A lack of sex in your marriage is a warning sign. Don’t ignore it. It won’t get better on its own.
If you’re avoiding physical intimacy regularly, identify why. Maybe it’s a simple misunderstanding, an assumption, or interest has waned because your partner needs to strengthen their bedroom skills.
It’s hard to enjoy physical intimacy when emotional intimacy is lacking. Generally, it’s thought that women seek emotional intimacy as a precursor to sex, whereas men seek sexual intimacy as a precursor to emotional intimacy.
Either way, emotional and physical intimacy are pillars of a happy, satisfying marriage.
When spouses cheat emotionally or physically, it’s usually because of an ongoing unmet need within the relationship; infidelity results from deeper underlying issues.
9. Extreme jealousy
Feelings of insecurity and fears of abandonment fuel jealousy.
Everyone struggles with the occasional bout of insecurity. But an extremely insecure spouse lives in fear that their partner will fool around or run off with someone else.
We live in a society that is becoming increasingly bold. People will flirt or hit on your spouse right in front of you.
But guess what? Your spouse chose you! They married you! And they’ll be sleeping with you tonight.
Be confident knowing that they’re going home with you.
Confidence is sexy; trust is attractive. Demonstrate both to your spouse.

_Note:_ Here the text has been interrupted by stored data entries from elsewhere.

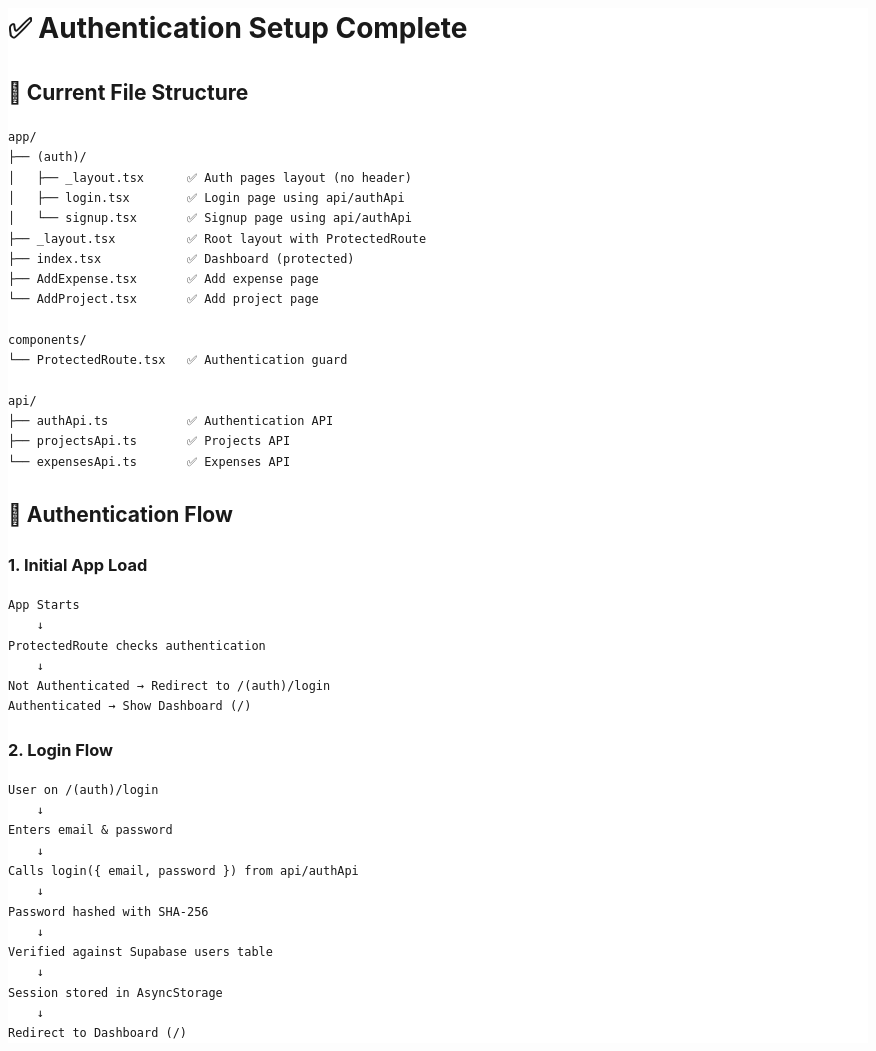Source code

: # ✅ Authentication Setup Complete

## 📁 Current File Structure

```
app/
├── (auth)/
│   ├── _layout.tsx      ✅ Auth pages layout (no header)
│   ├── login.tsx        ✅ Login page using api/authApi
│   └── signup.tsx       ✅ Signup page using api/authApi
├── _layout.tsx          ✅ Root layout with ProtectedRoute
├── index.tsx            ✅ Dashboard (protected)
├── AddExpense.tsx       ✅ Add expense page
└── AddProject.tsx       ✅ Add project page

components/
└── ProtectedRoute.tsx   ✅ Authentication guard

api/
├── authApi.ts           ✅ Authentication API
├── projectsApi.ts       ✅ Projects API
└── expensesApi.ts       ✅ Expenses API
```

## 🚀 Authentication Flow

### 1. **Initial App Load**
```
App Starts
    ↓
ProtectedRoute checks authentication
    ↓
Not Authenticated → Redirect to /(auth)/login
Authenticated → Show Dashboard (/)
```

### 2. **Login Flow**
```
User on /(auth)/login
    ↓
Enters email & password
    ↓
Calls login({ email, password }) from api/authApi
    ↓
Password hashed with SHA-256
    ↓
Verified against Supabase users table
    ↓
Session stored in AsyncStorage
    ↓
Redirect to Dashboard (/)
```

Give your spouse the benefit of the doubt unless you have reasonable suspicion. And just because you feel insecure and question whether you’re good enough for your partner isn’t enough reason to suspect they’re being inappropriate with someone else.
10. Fall for someone else
If you’re investing energy and effort into your marriage to make it healthy and happy, if you’re the absolute best partner you can possibly be and are marketing yourself to your spouse every day, why would they ever consider falling for someone else?
But as time passes, spouses start taking each other for granted. They stop “trying.” They let themselves go. They allow the relationship to become dull; routine. Predictable.
The excitement fades.
You always hear people talking about wanting to rekindle their marriage. Why let it reach the point where things needs to be “rekindled?” Why not keep it “kindled” in the first place?
When a marriage becomes dull, boring, and predictable, or when spouses feel unappreciated and/or taken for granted, it can be tempting to look for excitement outside the marriage.
Feeling wanted and desired by someone other than your spouse paves the way for your to fall for them.
Falling for someone is different than a one-night stand; both are cheating.
A one-night stand is more about lust. But falling for someone involves a relationship. Both are wrong and can be avoided. People who’ve crossed those lines say that the grass is rarely, if ever, greener on the other side.
Marriage isn’t perfect. And there will be times when it gets a little too comfortable. But even during those times, take charge of your emotions and urges.
Remove yourself from compromising situations to avoid making a decision you regret.
Remember why you chose to share your life with your spouse. Trust your choice. Choose to believe you can give each other more of what you want better than any other person.
“The other person” might entice you because of the exciting feelings they ignite. But you don’t know them. And even if they’re ready to offer one or two things you crave that are currently lacking in your marriage, why give up six or seven good things you already have for one or two things you want in the moment?
Work on you.
Work on your marriage.
You can have everything you want and more and have it with your spouse IF you’re both willing to put in the work.
Of this list of ten marriage killers, are any in your marriage?
If so, finding a good marriage counselor to start a dialogue with your spouse would be a great step to take immediately.
Communication will help you navigate these marital landmines.
You won’t have the “perfect” marriage, but that’s okay because there’s no such thing. But what you can have is the perfect marriage for you.